→ Document section

-- Opening Marker --

These visualizations can be found here.
The above graph shows that there is high activity in terms of people taking taxis on Mondays and relatively lower activity during the week and steadily rises throughout the week.
a. NYC Taxi Data:
Below correlation plot shows that how different attributes are correlated to each others.
From the above correlation plot, we can confirm that only a few of the variables are highly correlated. They are:
i. Trip_distance vs Fare_amount: This confirms the initial assumption that the longer the trip distance, the higher the fare. It is also followed by tip_amount and toll_amount with respect to trip_distance.
ii. Trip_distance vs Trip_times: Even these attributes follow the same lines as the above relation.
iii. Speed vs Trip_distance: As the trip_distance increases, speed too increases.
iv. Speed vs fare_amount: Even these attributes follow the same lines as the above relation.
b. Weather Data:
Below correlation plot shows that how different attributes are correlated to each others.

-- Closing Marker --

→ Listed records
-- Opening Marker --

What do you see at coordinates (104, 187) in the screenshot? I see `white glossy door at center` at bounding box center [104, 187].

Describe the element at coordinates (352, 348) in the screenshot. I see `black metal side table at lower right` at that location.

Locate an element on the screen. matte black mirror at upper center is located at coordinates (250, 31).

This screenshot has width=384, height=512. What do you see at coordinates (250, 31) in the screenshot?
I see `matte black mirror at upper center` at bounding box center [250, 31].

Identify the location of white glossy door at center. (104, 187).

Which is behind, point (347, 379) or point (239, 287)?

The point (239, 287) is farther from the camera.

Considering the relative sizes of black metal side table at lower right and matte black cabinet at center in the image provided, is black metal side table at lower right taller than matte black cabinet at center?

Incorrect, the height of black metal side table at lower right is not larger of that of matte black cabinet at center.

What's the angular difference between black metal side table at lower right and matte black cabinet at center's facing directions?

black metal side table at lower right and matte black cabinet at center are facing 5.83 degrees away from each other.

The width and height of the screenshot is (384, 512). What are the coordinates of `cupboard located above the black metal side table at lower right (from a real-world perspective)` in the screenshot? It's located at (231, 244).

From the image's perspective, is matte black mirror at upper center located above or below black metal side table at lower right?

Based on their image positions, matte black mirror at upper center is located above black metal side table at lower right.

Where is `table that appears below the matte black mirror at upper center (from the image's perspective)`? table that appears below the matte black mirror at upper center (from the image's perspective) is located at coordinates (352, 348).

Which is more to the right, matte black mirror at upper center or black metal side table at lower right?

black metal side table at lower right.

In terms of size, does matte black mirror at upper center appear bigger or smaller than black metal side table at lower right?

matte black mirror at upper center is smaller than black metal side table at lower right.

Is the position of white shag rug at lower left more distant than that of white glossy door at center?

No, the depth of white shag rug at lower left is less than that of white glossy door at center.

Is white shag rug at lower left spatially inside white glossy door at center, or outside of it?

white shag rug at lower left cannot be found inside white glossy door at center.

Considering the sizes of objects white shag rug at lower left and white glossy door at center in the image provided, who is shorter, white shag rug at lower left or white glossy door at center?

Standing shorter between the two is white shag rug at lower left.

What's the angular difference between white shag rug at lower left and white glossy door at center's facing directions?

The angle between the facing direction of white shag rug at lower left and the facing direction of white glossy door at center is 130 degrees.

-- Closing Marker --

→ Task set
1. Reproduce, word for word, the part of the taxi data analysis that opens with the words containing "a. NYC Taxi" and closes with "respect to trip_distance.".
2. Pick up the taxi and weather data analysis after its last sentence and keep writing it.

→ Outputs by task
1.
a. NYC Taxi Data:
Below correlation plot shows that how different attributes are correlated to each others.
From the above correlation plot, we can confirm that only a few of the variables are highly correlated. They are:
i. Trip_distance vs Fare_amount: This confirms the initial assumption that the longer the trip distance, the higher the fare. It is also followed by tip_amount and toll_amount with respect to trip_distance.

2.
From the above correlation plot, we can confirm that only a few of the variables are highly correlated. They are:
i. Temp vs feelslike vs drew: These columns are highly correlated if the temperature directly affects the others.
ii. Precipprob bs humidity: If the humidity is more, there is a high chance that precipitation is also high.
From the visualization, we can confirm that around 80% of the taxi riders used payment method 1 which is the credit card.
In order to analysis whats the distribution of trip times and how long the trips usually last, PDF of the distribution is plotted.
Its very clear that the distribution is right skewed and 90% of the time the total trip time is less than 50mins.
The PDF of log values of trip time attribute confirms that the values stick to normal distribution but its is right skewed.
From the scatter plot, both the trip distance attribute and fare amount seems to have a linear relationship.
As the distance increases, the cost of the trip increases too.
Thus one can observe that most pickups and drops occur in the evening. While the least drops and pickups occur during the morning.
Here one can see, passenger count has no such relationship with trip duration. But it is noted that there are no long trips taken by higher passenger counts like 7 or 9. While the trip duration time is more or less evenly distributed only for passenger count 1.
From the obeservation, one can see that vendor 1 mostly provides short trip duration cabs while vendor 2 provides cab for both short and long trips
One can see the trip duration is the maximum around 3 pm which may be because of traffic on the roads.
Trip duration is the lowest around 6 am as streets may not be busy.